This workshop - with Dr. Mia You - aims to encourage exchange by inviting participants from different backgrounds and disciplines beyond architecture to engage with and respond to concepts and vocabulary from adaptive reuse.
While the term ‘adaptive reuse’ has its origins in architecture, it describes any practice which engages with and transforms already existing material, and therefore transcends any concept of disciplinary boundaries. ‘Borrowing’ between architecture and literature has a long history, inspiring the work of practitioners across both fields: Italo Calvino’s Invisible Cities, the influence of Antonio Gramsci’s writings on the oeuvre of Lina Bo Bardi, Jennifer Bloomer’s diffractive readings of Joyce and Piranesi, Renee Gladman’s architectural prose drawings and her series of novels set in the invented city-state of Ravicka.
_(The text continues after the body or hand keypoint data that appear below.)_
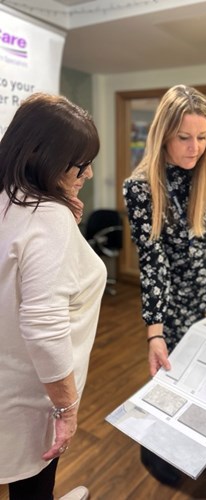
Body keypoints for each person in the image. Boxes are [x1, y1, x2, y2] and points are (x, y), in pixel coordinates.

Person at [123, 84, 206, 485]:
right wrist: (155, 333)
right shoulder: (142, 188)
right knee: (174, 386)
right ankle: (162, 462)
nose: (195, 147)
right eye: (184, 137)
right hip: (176, 304)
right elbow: (153, 265)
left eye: (202, 137)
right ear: (164, 133)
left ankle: (201, 450)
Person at [0, 93, 107, 500]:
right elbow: (44, 328)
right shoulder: (49, 219)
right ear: (46, 159)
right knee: (32, 488)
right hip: (31, 394)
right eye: (81, 164)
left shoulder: (9, 199)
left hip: (6, 379)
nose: (89, 174)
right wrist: (66, 408)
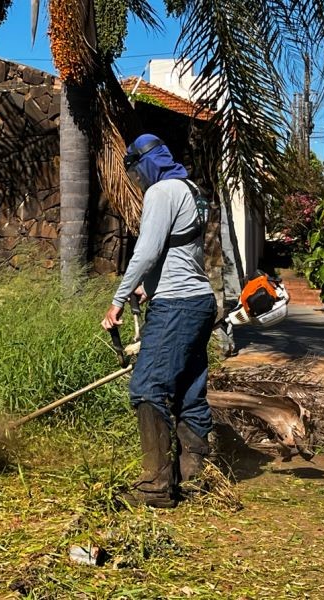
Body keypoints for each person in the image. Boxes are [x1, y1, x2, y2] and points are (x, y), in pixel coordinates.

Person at [101, 134, 217, 508]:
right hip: (199, 301)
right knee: (188, 389)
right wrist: (150, 288)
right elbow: (182, 250)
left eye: (136, 172)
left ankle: (155, 487)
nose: (139, 181)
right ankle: (195, 476)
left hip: (178, 305)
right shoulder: (191, 188)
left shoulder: (161, 192)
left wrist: (118, 299)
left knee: (147, 387)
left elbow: (147, 251)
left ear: (145, 163)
This workshop aims to encourage further exchange by inviting participants from different backgrounds and disciplines to engage with and respond to concepts and vocabulary from adaptive reuse. As a way to explore how existing works can be taken as the basis for creating new ones, participants will be asked to read and transform a selection of ‘as found’ texts through practices of annotation, citation, and translation.
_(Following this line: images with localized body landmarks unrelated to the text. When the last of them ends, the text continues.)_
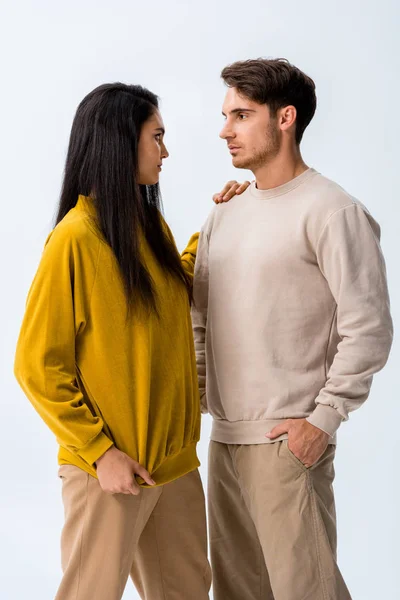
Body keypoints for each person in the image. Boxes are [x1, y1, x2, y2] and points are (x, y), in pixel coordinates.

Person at [14, 82, 247, 600]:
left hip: (175, 468)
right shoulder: (74, 239)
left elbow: (176, 289)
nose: (165, 152)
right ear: (122, 141)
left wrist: (216, 225)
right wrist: (100, 454)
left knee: (187, 592)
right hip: (111, 472)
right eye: (156, 137)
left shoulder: (147, 226)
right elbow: (37, 366)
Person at [192, 58, 393, 600]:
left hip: (288, 441)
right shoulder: (223, 215)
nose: (224, 129)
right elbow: (201, 321)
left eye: (240, 115)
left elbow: (369, 328)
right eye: (225, 115)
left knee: (308, 591)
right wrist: (201, 401)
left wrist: (322, 421)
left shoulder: (333, 211)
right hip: (225, 439)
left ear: (285, 118)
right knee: (236, 592)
The workshop will be an opportunity to collectively investigate issues ranging from practices of (re)reading and listening, to acts of translation and reinterpretation, to questions of shared authorship and responsibility, testing these and other ideas in an exercise of sympoiesis or ‘making with’.
Building on Lyn Hejinian’s concept of the ‘open text’ – characterised by Mia You as both collaborative and generative, “allowing for ongoing or future compositions” (Mia You, An exercise in analysis as enjoyment, 2022) we will produce a series of collectively authored, co-edited iterative publications, continually annotating and reworking each other’s texts throughout the duration of the workshop. Afterwards, these will be collected and published on the web platform Adapt, Reuse.
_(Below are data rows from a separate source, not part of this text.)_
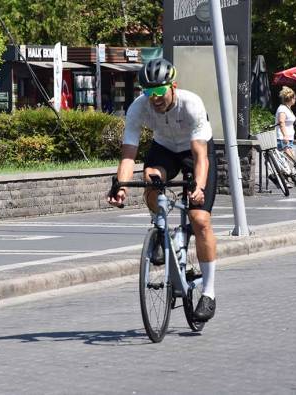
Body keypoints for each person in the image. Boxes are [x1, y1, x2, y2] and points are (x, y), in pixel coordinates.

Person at [107, 58, 218, 323]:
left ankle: (209, 293)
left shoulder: (191, 104)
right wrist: (121, 187)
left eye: (159, 91)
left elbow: (201, 157)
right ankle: (161, 232)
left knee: (200, 220)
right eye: (148, 92)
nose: (154, 98)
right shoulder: (138, 109)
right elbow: (128, 155)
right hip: (165, 149)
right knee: (150, 178)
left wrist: (199, 187)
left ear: (173, 86)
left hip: (195, 150)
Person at [275, 86, 296, 160]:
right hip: (283, 138)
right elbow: (281, 122)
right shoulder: (282, 108)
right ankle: (284, 171)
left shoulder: (288, 109)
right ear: (291, 98)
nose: (295, 100)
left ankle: (287, 171)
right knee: (291, 159)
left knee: (290, 159)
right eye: (294, 98)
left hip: (289, 138)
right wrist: (285, 135)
The hope is that through initiating this transdisciplinary dialogue, together we will (re)define a set of terms – descriptive, but also active and generative – that can offer a potential new language and vocabulary to guide and encourage practices of adaptive reuse.
Mia You is author of the poetry collections I, Too, Dislike It (1913 Press, 2016) and Festival (forthcoming from Belladonna, 2024), and the chapbooks Objective Practice (Achiote Press, 2007) and Rouse the Ruse and the Rush (Nion Editions, 2023). Her poems have appeared in Poetry magazine, the Boston Review, nY, De Gids, Nioques and the PEN Poetry Series. Other writing has appeared in Artforum, the Los Angeles Review of Books and the European Review of Books, as well as ELH and Textual Practice. Currently she teaches Anglophone literature at the Universiteit Utrecht and in the Critical Studies program at the Sandberg Institute. She is also working on a three-year Dutch Research Council-funded project titled, ‘Poetry in the Age of Global English’.